··· INPUT DATA
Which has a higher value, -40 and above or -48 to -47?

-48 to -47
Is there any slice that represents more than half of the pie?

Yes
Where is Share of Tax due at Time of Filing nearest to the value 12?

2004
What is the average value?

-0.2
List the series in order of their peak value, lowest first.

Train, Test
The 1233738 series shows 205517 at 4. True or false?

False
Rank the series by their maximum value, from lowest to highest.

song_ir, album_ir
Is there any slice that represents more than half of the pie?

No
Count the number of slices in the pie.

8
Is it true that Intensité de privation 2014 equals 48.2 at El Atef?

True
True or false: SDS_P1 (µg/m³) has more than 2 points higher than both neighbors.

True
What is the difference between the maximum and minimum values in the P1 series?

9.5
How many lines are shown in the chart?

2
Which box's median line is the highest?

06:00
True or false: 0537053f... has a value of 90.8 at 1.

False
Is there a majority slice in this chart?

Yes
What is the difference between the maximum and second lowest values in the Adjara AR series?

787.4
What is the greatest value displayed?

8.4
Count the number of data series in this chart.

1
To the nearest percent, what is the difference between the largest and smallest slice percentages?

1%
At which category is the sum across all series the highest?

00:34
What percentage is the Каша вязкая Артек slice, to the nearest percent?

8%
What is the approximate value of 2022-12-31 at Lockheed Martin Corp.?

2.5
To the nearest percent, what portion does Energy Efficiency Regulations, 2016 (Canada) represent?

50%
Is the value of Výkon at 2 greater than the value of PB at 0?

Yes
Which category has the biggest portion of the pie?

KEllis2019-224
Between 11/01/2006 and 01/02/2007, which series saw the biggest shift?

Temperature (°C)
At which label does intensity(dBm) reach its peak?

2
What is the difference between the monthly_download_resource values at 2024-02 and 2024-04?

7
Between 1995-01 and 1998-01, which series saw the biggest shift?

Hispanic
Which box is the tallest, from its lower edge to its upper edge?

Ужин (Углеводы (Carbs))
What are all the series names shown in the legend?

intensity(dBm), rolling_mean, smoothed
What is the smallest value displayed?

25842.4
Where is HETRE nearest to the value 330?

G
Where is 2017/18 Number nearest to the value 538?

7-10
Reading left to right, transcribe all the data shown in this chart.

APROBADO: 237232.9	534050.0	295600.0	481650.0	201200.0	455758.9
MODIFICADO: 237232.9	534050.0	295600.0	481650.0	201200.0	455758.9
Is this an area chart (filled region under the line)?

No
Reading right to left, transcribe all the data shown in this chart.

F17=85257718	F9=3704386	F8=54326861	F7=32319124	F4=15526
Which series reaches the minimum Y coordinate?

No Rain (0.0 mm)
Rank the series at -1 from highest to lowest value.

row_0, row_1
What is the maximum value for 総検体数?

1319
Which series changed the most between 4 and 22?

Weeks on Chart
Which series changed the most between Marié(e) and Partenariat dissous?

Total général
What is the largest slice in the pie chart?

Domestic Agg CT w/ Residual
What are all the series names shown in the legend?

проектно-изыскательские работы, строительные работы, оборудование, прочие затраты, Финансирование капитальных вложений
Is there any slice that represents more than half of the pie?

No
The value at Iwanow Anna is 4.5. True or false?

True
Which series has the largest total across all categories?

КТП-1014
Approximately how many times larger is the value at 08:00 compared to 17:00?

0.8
······
WHAT TO PRODUCE:
Copy out every line above word for word, in the same order.

ANSWER FOR THIS EXERCISE:
Which has a higher value, -40 and above or -48 to -47?

-48 to -47
Is there any slice that represents more than half of the pie?

Yes
Where is Share of Tax due at Time of Filing nearest to the value 12?

2004
What is the average value?

-0.2
List the series in order of their peak value, lowest first.

Train, Test
The 1233738 series shows 205517 at 4. True or false?

False
Rank the series by their maximum value, from lowest to highest.

song_ir, album_ir
Is there any slice that represents more than half of the pie?

No
Count the number of slices in the pie.

8
Is it true that Intensité de privation 2014 equals 48.2 at El Atef?

True
True or false: SDS_P1 (µg/m³) has more than 2 points higher than both neighbors.

True
What is the difference between the maximum and minimum values in the P1 series?

9.5
How many lines are shown in the chart?

2
Which box's median line is the highest?

06:00
True or false: 0537053f... has a value of 90.8 at 1.

False
Is there a majority slice in this chart?

Yes
What is the difference between the maximum and second lowest values in the Adjara AR series?

787.4
What is the greatest value displayed?

8.4
Count the number of data series in this chart.

1
To the nearest percent, what is the difference between the largest and smallest slice percentages?

1%
At which category is the sum across all series the highest?

00:34
What percentage is the Каша вязкая Артек slice, to the nearest percent?

8%
What is the approximate value of 2022-12-31 at Lockheed Martin Corp.?

2.5
To the nearest percent, what portion does Energy Efficiency Regulations, 2016 (Canada) represent?

50%
Is the value of Výkon at 2 greater than the value of PB at 0?

Yes
Which category has the biggest portion of the pie?

KEllis2019-224
Between 11/01/2006 and 01/02/2007, which series saw the biggest shift?

Temperature (°C)
At which label does intensity(dBm) reach its peak?

2
What is the difference between the monthly_download_resource values at 2024-02 and 2024-04?

7
Between 1995-01 and 1998-01, which series saw the biggest shift?

Hispanic
Which box is the tallest, from its lower edge to its upper edge?

Ужин (Углеводы (Carbs))
What are all the series names shown in the legend?

intensity(dBm), rolling_mean, smoothed
What is the smallest value displayed?

25842.4
Where is HETRE nearest to the value 330?

G
Where is 2017/18 Number nearest to the value 538?

7-10
Reading left to right, transcribe all the data shown in this chart.

APROBADO: 237232.9	534050.0	295600.0	481650.0	201200.0	455758.9
MODIFICADO: 237232.9	534050.0	295600.0	481650.0	201200.0	455758.9
Is this an area chart (filled region under the line)?

No
Reading right to left, transcribe all the data shown in this chart.

F17=85257718	F9=3704386	F8=54326861	F7=32319124	F4=15526
Which series reaches the minimum Y coordinate?

No Rain (0.0 mm)
Rank the series at -1 from highest to lowest value.

row_0, row_1
What is the maximum value for 総検体数?

1319
Which series changed the most between 4 and 22?

Weeks on Chart
Which series changed the most between Marié(e) and Partenariat dissous?

Total général
What is the largest slice in the pie chart?

Domestic Agg CT w/ Residual
What are all the series names shown in the legend?

проектно-изыскательские работы, строительные работы, оборудование, прочие затраты, Финансирование капитальных вложений
Is there any slice that represents more than half of the pie?

No
The value at Iwanow Anna is 4.5. True or false?

True
Which series has the largest total across all categories?

КТП-1014
Approximately how many times larger is the value at 08:00 compared to 17:00?

0.8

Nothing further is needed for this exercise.